By SUSAN CAREY
For the first time in years, United Airlines is off the ropes. This helps explain why parent UAL Corp., an ardent believer that consolidation can create a more sustainable industry, has renewed parallel merger talks with US Airways Group Inc. and Continental Airlines Co.
In 2008, the last time United separately explored mergers with those two, the company was in bad shape. Although it had emerged from a protracted bankruptcy reorganization in 2006, United still wasn't in fighting form.
Investors worried the company was a candidate for another visit to court protection due to its ebbing liquidity and large losses. Then fuel prices rocketed in the summer of 2008 and business travel tanked last year amid the economic downturn.
Now, in an improving economic environment, the Chicago-based carrier is clawing its way back to financial health by focusing on its on-time performance, cutting costs, rooting out complexity and boosting productivity. This work is making United a stronger standalone company and a more attractive potential merger partner.
The top-to-bottom makeover of the 84-year-old carrier is starting to bear fruit. United has become the most punctual of the big hub-and-spoke airlines. Although it retired 100 old planes from its 460-aircraft fleet as it shrank to deal with runaway oil prices and then the recession, United managed to hold the line on its unit costs while adding 20 destinations to its network. Normally, shrinking to that degree lifts unit costs, the cost of flying a seat a mile.
The carrier said it has cut its management head count by nearly 25% since 2008, and its frontline employees were 2% more production in 2009 compared with 2007.
United placed a huge order for new international planes and embarked on a marketing alliance with Continental, an airline that rejected it as a merger partner two years ago. In recent months, United has notched strong monthly gains in revenue per seat, outpacing its rivals. The company has also has reduced its net debt by more than 20% from when it left bankruptcy court protection in early 2006, to $7.9 billion at the end of 2009, including aircraft operating leases. The carrier also has raised funding. After ending 2008 with $2 billion in unrestricted cash, United ended last year with $3 billion and since has raised an additional $950 million.
"From the moment we filed [for Chapter 11] we said we can't build new things off a flawed base," said Glenn Tilton, the chief executive, in an interview that pre-dated the recent merger buzz. Mr. Tilton, a longtime oil executive who joined United in 2002, said this is no time for a "victory lap." But he said the company is in the best shape of his tenure.
Analysts still expect United to lose money when it reports its first-quarter results on April 27, but they are looking for a narrower loss than the year-ago deficit of $382 million.
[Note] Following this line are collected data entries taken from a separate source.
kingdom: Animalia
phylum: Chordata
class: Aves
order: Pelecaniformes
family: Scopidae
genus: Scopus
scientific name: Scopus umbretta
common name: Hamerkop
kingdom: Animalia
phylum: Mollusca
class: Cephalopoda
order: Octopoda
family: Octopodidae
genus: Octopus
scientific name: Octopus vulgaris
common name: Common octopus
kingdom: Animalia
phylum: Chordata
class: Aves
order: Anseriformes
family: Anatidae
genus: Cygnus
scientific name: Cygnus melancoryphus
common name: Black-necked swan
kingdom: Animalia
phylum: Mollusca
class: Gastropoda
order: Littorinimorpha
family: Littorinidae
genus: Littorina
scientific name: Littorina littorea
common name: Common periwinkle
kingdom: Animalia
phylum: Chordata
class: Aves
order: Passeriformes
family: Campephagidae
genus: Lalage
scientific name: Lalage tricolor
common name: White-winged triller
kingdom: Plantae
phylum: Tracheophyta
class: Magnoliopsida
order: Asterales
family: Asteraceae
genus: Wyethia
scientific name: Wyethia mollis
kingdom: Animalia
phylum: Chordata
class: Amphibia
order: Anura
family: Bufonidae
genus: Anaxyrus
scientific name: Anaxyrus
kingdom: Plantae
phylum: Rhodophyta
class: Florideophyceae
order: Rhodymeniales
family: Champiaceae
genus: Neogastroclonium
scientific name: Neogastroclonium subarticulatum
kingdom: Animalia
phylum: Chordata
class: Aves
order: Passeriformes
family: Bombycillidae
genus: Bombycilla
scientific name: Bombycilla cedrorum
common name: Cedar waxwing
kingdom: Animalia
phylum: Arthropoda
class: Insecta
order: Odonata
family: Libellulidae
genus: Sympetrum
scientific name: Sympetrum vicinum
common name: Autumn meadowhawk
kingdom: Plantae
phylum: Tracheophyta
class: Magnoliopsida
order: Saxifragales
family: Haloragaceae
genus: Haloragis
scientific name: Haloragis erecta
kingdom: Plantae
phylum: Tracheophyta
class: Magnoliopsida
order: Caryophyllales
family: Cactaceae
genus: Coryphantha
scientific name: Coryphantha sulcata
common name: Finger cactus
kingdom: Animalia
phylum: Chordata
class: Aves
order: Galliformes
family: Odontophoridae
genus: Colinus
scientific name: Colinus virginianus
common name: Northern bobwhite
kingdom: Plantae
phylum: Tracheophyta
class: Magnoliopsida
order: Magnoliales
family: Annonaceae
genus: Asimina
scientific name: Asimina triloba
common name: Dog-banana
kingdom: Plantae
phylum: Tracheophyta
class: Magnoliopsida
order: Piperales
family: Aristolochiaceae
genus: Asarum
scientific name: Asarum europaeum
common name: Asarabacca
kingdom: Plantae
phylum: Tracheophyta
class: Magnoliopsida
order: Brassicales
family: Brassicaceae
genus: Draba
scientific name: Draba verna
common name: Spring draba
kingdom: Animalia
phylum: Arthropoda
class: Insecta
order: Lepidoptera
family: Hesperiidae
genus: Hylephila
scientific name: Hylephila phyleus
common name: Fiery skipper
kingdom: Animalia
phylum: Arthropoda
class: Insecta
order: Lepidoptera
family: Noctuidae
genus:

And most expect United to be profitable for all of 2010, which would be the first time since 2007.
The stock, at $21.66, is close to a two-year high, a far cry from the low of $3.07 touched last summer.
Still, challenges remain. United's unions want payback for the concessions they made in bankruptcy. Discount-carrier rivals are keeping down fares. Fuel prices remain high.
It's not certain how much United will suffer from the travel disruptions caused by the volcanic ash in Europe. Aviation consulting firm Boyd Group International estimates United took a revenue hit of nearly $22 million through Sunday from canceling international flights and losing domestic passengers who were going to connect to its international gateways.
United's chief U.S. rivals are also leaner, having cut the number of seats they offer, but they have heft: Delta Air Lines Inc., once the third-largest U.S. carrier by traffic, now is a very large No. 1 thanks to its 2008 merger with Northwest Airlines. United ranks third, behind American Airlines parent AMR Corp.
Antitrust regulators may take a dim view of a US Airways merger because of market-overlap issues. Some of United's unions already have come out against it. And it's not clear if Continental will change its stance on remaining independent, especially because it already enjoys a rich revenue stream from its new alliance with United. All three airlines declined to comment.
Whether a merger succeeds or not, United's turnaround required that it free itself from baggage it has been carrying for years.
"There were a lot of different plans under a lot of different leaders, leading to a company that was comfortable in non-performance," John Tague, president of United, said in an interview prior to news of the merger talks.
The airline was majority owned by its workers for the last half of the 1990s, which resulted in rich labor contracts and a revolving door for executives who tried to bring down expenses.
No area of the company has evaded an efficiency overhaul. For instance, United found it had 180 different diagrams on how the galleys on domestic planes should be set up. The goal, said Alexandria Marren , senior vice president of onboard service, is six layouts for where napkins, straws and coffee packets should be arranged.
Previously, "we made it so complicated" for the flight attendants, she said.
Similarly, United now uses just nine companies to clean its aircraft interiors. Eighteen months ago, it used two dozen. By cutting back on the number of companies it uses, it pays less for the services and has improved the quality of the work, said Joe Kolshak, the senior vice president of operations and chief architect of the punctuality initiative.
Getting out of bankruptcy was just the start, said Rosemary Moore, senior vice president of government affairs. "The customer wasn't even on the radar screen," she said. "Shareholder value was another complete anomaly. Rigor was not a word in anybody's dictionary."